Пенистые срывы, полузабытье в лоскутах одеяла.
Меня все чаще нет здесь. Я все чаще в потрепанных клетчатых штанах ногами на бетоне, головой на её коленях. Все чаще бетон оказывается в полузабытых-богами подвалах, как ни странно - в подземельях Египта.
Это мое взаправду, мое "не расскажу сон", моё "что с тобой?" и взгляд в сторону.
Я - временная змея, подобно великану-мазохисту, я пожираю свой хвост, ощущая забытый и незабвенный вкус путешествий серого неба и оранжевый осколков, которые возникают после того, как садится солнце, под каждым фонарем.
Я накрываюсь лоскутом одеяла, обхватываю свою голову руками и создаю иллюзию настоящего тепла. Тепла, в котором я не нуждаюсь.

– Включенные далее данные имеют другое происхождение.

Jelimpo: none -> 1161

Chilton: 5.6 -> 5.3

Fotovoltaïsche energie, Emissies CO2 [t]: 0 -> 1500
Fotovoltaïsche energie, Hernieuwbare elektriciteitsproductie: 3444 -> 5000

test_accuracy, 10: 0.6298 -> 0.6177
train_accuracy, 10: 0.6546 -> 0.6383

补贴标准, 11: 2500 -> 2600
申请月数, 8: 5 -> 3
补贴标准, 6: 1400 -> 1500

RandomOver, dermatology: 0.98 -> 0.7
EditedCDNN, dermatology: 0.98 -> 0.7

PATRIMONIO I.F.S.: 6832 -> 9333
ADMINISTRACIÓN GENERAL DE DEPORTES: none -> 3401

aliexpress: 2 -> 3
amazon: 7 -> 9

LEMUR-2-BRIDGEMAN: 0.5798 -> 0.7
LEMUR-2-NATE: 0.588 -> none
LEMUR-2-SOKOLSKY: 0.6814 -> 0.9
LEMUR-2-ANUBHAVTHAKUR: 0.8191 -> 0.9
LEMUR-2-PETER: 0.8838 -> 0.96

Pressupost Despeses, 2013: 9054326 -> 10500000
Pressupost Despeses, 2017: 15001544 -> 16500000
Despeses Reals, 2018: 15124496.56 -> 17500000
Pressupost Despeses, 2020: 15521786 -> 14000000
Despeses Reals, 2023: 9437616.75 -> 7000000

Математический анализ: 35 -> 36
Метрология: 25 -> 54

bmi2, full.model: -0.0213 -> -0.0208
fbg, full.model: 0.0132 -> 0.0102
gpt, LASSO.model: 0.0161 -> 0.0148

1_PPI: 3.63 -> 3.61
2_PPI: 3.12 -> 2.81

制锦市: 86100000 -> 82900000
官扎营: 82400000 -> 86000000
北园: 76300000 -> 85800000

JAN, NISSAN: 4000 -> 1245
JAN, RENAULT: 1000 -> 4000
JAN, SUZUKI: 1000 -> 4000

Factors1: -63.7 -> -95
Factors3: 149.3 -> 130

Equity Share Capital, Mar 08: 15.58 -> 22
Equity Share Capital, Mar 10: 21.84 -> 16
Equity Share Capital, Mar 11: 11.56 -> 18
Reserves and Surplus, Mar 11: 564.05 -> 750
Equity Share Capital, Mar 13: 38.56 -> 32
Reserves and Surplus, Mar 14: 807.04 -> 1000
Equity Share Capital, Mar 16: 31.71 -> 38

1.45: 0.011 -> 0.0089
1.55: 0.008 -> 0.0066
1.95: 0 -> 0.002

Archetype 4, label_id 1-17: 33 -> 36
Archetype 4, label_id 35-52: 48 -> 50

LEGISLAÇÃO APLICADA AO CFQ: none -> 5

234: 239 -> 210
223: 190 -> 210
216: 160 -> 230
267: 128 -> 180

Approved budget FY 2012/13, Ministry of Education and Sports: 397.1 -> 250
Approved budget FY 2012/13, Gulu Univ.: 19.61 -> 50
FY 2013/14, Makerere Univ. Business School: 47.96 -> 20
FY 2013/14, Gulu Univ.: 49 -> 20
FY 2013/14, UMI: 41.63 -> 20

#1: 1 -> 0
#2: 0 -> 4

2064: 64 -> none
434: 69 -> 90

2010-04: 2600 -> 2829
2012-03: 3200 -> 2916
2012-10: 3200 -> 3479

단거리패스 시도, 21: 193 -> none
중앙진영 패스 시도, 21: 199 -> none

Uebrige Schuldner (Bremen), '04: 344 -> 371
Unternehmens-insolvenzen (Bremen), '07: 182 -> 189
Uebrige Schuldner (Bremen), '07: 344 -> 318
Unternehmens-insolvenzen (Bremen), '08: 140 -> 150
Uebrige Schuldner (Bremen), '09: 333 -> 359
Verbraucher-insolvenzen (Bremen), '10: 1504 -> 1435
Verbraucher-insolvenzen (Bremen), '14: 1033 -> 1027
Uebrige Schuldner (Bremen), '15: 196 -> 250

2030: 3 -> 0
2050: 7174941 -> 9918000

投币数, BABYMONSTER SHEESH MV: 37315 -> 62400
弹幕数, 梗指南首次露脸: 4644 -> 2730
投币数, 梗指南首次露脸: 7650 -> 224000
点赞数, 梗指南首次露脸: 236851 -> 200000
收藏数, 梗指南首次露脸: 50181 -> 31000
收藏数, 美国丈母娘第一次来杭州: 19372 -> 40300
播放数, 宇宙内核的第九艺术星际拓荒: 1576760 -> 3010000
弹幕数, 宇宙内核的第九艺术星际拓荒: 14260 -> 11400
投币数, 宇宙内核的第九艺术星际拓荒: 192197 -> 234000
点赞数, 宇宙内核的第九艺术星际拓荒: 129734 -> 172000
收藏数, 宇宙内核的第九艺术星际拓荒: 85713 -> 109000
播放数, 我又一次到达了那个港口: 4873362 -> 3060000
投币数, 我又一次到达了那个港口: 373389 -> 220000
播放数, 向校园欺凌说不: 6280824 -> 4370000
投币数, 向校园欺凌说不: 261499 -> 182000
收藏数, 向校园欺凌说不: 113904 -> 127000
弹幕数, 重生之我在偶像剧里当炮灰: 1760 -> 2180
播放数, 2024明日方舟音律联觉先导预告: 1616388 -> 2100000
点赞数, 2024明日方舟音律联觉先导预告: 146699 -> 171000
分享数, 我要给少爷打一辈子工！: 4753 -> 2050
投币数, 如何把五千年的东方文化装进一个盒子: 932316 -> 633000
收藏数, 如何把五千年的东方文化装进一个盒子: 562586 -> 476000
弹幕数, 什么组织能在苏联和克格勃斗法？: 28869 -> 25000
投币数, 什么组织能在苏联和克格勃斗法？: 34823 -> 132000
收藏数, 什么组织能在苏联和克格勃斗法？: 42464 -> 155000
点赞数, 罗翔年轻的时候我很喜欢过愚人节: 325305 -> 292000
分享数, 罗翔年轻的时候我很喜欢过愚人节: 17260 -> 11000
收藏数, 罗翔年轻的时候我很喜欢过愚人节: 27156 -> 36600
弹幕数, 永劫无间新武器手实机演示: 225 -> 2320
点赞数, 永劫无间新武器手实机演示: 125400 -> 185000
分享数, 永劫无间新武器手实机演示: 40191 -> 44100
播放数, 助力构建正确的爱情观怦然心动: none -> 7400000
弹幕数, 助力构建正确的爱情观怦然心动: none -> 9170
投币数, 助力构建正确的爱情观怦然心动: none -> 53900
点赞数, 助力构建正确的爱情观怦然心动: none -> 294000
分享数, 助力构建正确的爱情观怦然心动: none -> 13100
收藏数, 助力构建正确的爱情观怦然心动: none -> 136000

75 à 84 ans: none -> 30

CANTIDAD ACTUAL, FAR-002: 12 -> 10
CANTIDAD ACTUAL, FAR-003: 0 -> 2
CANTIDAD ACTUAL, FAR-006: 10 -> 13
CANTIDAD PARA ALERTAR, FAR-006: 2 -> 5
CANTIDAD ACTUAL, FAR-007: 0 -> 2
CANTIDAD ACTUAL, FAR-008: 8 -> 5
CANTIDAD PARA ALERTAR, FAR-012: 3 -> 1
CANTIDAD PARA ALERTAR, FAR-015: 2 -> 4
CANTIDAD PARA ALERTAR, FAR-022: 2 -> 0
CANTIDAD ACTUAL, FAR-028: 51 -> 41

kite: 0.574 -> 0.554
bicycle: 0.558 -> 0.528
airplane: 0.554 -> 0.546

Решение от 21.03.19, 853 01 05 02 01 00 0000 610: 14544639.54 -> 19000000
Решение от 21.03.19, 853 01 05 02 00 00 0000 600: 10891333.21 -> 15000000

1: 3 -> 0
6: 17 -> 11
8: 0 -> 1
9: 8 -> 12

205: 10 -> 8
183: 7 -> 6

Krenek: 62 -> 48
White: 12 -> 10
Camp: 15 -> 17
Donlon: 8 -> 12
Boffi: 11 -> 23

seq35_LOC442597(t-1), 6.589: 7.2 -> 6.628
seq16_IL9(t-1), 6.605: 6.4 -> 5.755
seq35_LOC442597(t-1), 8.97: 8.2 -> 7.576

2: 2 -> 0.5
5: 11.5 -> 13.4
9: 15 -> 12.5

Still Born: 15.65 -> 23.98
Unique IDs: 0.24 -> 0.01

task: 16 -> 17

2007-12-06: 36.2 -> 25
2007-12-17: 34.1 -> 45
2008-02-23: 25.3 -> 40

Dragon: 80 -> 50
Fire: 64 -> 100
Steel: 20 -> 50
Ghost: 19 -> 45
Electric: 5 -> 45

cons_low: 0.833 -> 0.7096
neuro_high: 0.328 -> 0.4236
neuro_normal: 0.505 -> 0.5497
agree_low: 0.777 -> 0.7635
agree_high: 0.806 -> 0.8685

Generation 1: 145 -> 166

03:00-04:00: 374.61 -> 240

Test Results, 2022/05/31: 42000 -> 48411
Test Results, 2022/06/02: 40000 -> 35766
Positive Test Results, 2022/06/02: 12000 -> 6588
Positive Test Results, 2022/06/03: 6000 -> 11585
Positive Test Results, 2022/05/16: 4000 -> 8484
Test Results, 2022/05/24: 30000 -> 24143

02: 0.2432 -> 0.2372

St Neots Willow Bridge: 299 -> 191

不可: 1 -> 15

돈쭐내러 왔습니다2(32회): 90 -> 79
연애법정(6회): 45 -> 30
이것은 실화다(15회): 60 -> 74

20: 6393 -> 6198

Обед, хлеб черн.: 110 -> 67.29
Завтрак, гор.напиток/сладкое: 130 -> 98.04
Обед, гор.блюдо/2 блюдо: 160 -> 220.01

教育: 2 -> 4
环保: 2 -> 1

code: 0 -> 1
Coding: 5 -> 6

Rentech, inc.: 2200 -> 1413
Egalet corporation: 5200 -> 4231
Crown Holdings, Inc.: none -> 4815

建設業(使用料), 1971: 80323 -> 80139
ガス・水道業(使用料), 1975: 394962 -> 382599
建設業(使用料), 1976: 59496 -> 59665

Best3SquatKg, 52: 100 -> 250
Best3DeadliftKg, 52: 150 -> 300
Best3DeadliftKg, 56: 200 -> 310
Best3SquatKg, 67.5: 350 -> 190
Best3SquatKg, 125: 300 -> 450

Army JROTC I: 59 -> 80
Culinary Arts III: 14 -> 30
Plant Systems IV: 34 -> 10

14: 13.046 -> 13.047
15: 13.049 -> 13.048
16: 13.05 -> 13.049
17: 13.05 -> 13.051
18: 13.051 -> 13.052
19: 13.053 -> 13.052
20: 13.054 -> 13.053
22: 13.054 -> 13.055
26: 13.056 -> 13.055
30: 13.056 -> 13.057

Кто-то говорил, кто-то мудрый и уставший на сорок седьмой странице в сборнике цитат, подаренном дедом, говорил о том, что жизнь - это усталость, растущая с каждым годом.
Так радуется сердце, когда прокуренным летом на даче можно ощутить движение своих ресниц, подтверждая для себя, что до кристаллизации души осталась ещё три вечности вперемешку с холодной водой сорокаградусной крепости, остужающей пекло ненависти.
Нас уже нет. Я часто беру в руки уставшее перо и не решаюсь лишать невинности страницы дневника мыслями о "вечно-молоды-вечно-засыпаю-под-боком". Вместо этого я методично покрываю формат тем, что пригодится в далеко-не-здесь-прошло, чтобы не вспомнить, чтобы не улыбнуться.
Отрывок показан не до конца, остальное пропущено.